States Face An Unhappy Fiscal New Year

Isaiah J. Poole

July 1 starts the fiscal new year in many states around the country, and thanks to economic policies pushed by conservative governors or state legislatures, combined with gridlock at the federal level, many of these states will set in motion policies that will make things worse for the unemployed and economically struggling.

The Center for Budget and Policy Priorities outlines the damage in a new report published this week.

Of the 32 states that have enacted budgets, as least 24 are imposing significant cuts. These cuts will delay the nation’s economic recovery and undermine efforts to create jobs.

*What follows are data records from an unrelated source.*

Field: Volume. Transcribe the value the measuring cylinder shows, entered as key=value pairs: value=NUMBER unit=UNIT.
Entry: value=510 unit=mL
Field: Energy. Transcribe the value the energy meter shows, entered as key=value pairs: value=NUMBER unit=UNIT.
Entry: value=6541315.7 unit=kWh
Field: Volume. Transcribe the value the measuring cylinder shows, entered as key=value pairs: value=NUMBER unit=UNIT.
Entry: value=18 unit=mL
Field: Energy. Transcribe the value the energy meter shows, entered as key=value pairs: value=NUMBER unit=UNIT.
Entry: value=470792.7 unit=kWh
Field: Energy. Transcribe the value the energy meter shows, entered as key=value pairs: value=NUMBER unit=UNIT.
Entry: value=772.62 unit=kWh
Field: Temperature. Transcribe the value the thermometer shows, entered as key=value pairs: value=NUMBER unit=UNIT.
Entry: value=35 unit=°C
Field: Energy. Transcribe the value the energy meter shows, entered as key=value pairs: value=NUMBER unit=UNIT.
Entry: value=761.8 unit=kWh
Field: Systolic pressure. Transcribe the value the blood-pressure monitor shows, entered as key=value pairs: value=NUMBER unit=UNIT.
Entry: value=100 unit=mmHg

These enacted budget cuts will cause hundreds of thousands of Arizona families to lose health insurance, force the shortening of the school year for 86,000 preschoolers in Georgia, sharply increase university tuition in North Carolina and Washington, and cost jobless disabled individuals in Michigan one-quarter of their cash assistance, among a range of other impacts.

In addition:

  • Florida is terminating employment for 1,300 public employees and cutting 15,000 children from a school readiness program that helps low-income families obtain high quality child care.
  • Mississippi is for the fourth straight year violating legislative requirements for funding public schools, this year underfunding school districts by 12 percent or $237 million. Previous shortfalls resulted in 2,060 school employee layoffs.
  • Wisconsin is cutting the state’s Earned Income Tax Credit for 152,000 families with two or more children by 21 percent, or an average of $518 for families with three or more children and $154 for families with two children. The state also is cutting $740 million, or about 8 percent, from public school spending.

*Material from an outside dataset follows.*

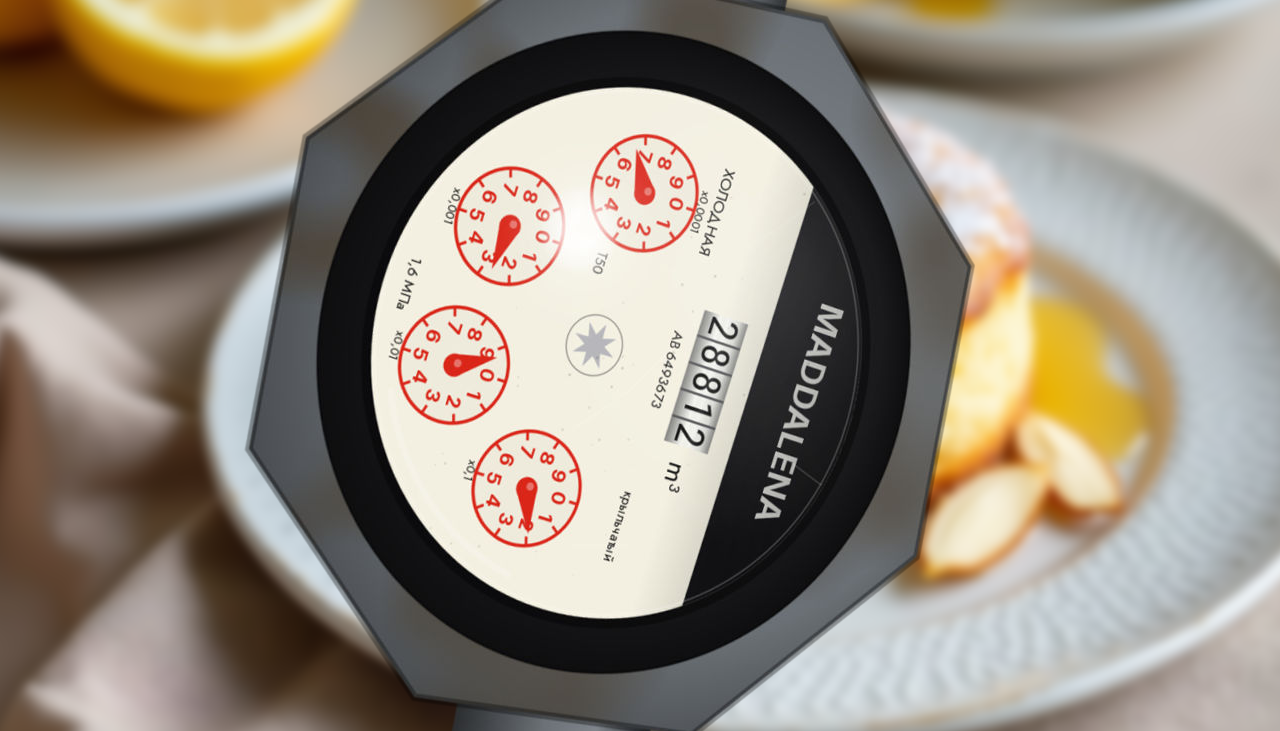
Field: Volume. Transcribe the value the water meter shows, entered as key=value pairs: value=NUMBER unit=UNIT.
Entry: value=28812.1926 unit=m³
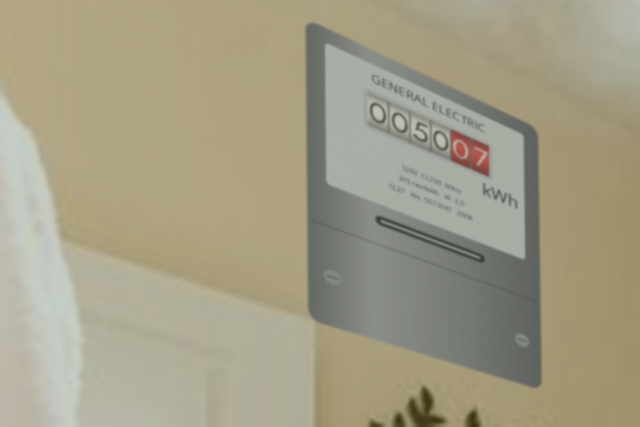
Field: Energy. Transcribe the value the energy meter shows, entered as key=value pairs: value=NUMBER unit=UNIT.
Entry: value=50.07 unit=kWh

Many blue-state legislatures and governors have signed off on government cuts as well to meet constitutional balanced budget requirements. But Adam Hersh, an economist at the Center for American Progress Action Fund, discovered something striking when he crunched state unemployment numbers and spending cuts: as a general rule, the states that were undertaking the deepest budget cuts were experiencing the weakest job growth. (The chart he created, which we’ve enhanced, illustrates his point.)

Source: Think Progress
Think Progress

Hersh noted that since December 2007, the start of the Great Recession, through the end of 2010, 24 states have cut government spending by an average of 7.5 percent after adjusting for inflation, while another 25 have expanded government outlays by an average of 11 percent. (Alabama was excluded because of data problems.) His conclusion:

Relative to national economic trends, states that increased spending enjoyed on average:

  • 0.2 percentage point decrease in the unemployment rate
  • 1.4 percent increase in private employment
  • 0.5 percent real economic growth since the start of the recession

In contrast, states that cut spending saw on average:

  • 1 percentage point increase in the unemployment rate
  • 2.1 percent loss of private employment
  • 2.9 percent real economic contraction relative to the national economic trend

Steep state spending cuts have gone hand-in-hand with rising unemployment rates, falling private-sector payroll employment, and lower growth in state’s gross domestic product, or GDP — the sum of all goods and services produced by labor and equipment in each state, less imports.

State and local government vs. private sector job growth
Source: Bureau of Labor Statistics data

The chart above depicts what has happened to state and local government employment in the past 18 months, driven largely by deliberate decision by conservatives to cut public employee payrolls. You can see how much the continued decline undercuts the private sector job growth during the same period. Keep in mind that public sector job cuts have private sector job consequences: The Economic Policy Institute estimates that 30 private-sector employees lose their jobs for every 100 public-sector employees who are laid off. because the subsequent loss of income dampens consumer spending and thus weakens the economy.

Conservatives got one of their main wishes, a number of laboratories where they could demonstrate that cutting taxes on the wealthy and cutting services for the middle-class and the poor would yield more economic growth and more jobs than any progressive alternative. It’s not proving true in Texas, it’s not proving true in Florida, and it is not proving true in states across America. By this time in 2012, voters who put into office Tea Party radicals out of frustration with the economy will have plenty of reason to reconsider their decision.